Seanad debates
Wednesday, 4 October 2023
Access to Third Level Places and Student Accommodation: Statements
10:30 am
Rebecca Moynihan (Labour) | Oireachtas source
I thank the Minister of State for joining us. I compliment the Minister, Deputy Harris, who is continually expanding university places and pathways to higher education. Coming from a further education background myself, he is the first Minister to recognise seriously the sector’s potential and the alternative pathways it provides many people into third level.
We are here to discuss the major crisis in student accommodation. A student march on the crisis took place today. It was organised by the Union of Students in Ireland, USI. Our students are paying some of the highest fees in Europe, but they are also being crippled by the cost of accommodation in our cities.

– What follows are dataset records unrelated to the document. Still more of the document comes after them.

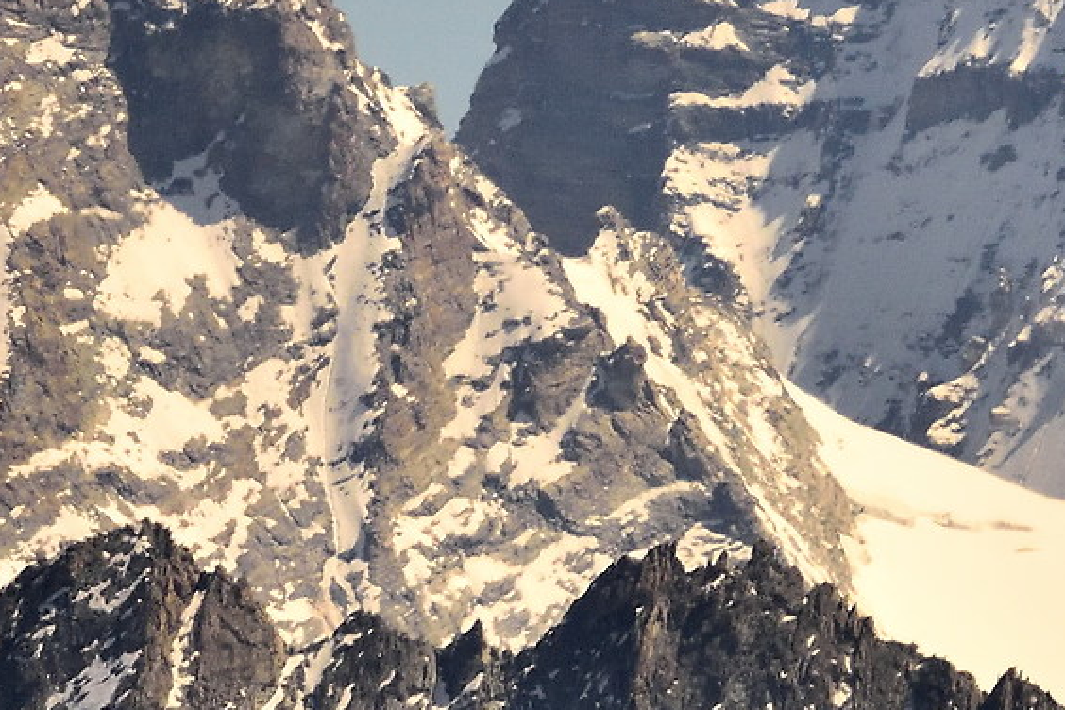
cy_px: -25
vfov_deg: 0.5
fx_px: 75550
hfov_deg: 0.8
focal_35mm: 2554
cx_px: 988
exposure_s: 1/4000
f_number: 8
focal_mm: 400
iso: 800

It is impossible for students. Where housing is concerned, we need an Ireland that works for all, including for those in education.

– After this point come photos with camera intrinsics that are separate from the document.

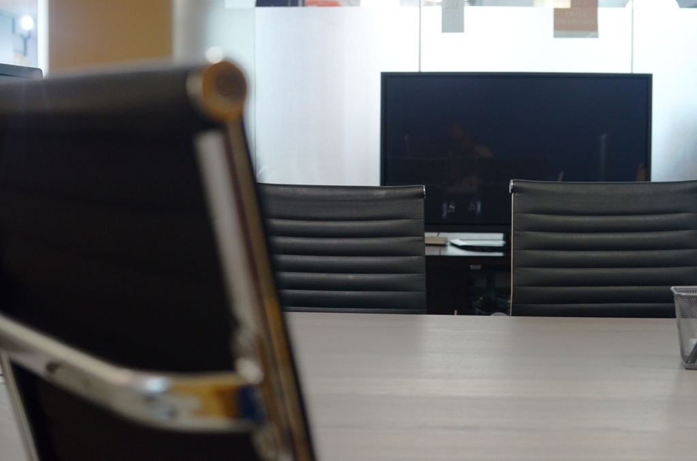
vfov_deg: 25.6
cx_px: 348
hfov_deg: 37.9
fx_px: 1014
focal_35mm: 52
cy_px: 230
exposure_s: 1/40
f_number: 3.2
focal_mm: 35
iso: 1000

Students have to work full time and balance multiple jobs on top of lectures, practical classes and placements to afford the rents in some of our major towns and cities. The greatest barrier to education is not entry requirements but the affordability crisis. It is preventing students from taking up their higher education opportunities, regardless of how many pathways the Minister opens. We see people who are couch surfing, commuting, dealing with overnight evictions from digs, forgoing meals and dropping out. These are all-too-common experiences in universities, further education bodies and colleges throughout the country.

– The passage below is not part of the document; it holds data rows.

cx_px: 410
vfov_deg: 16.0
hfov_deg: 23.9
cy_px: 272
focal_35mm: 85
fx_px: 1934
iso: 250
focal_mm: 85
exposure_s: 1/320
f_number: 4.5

We have relied on the private sector. In this way, we have opened up a two-tiered education and accommodation system where the privileged become students and the rest are never given a chance. My area of Dublin 8 saw a large amount of student accommodation built between 2017 and 2020, but it was not accommodation for people attending Griffith College or what has since become Technological University Dublin, TU Dublin. Rather, it was specifically targeted at high-end international students, with all the bells and whistles that accompany that. It was unaffordable for any student attending those bodies of further education.
We need a new path to education - a public, affordable and accessible accommodation path for all. We do this by ensuring the State is involved in directly building cost-rental student accommodation and universities are not forced to use student accommodation to plug their gaps in funding. We need to increase direct State financing of higher education and tackle the cost-of-living crisis.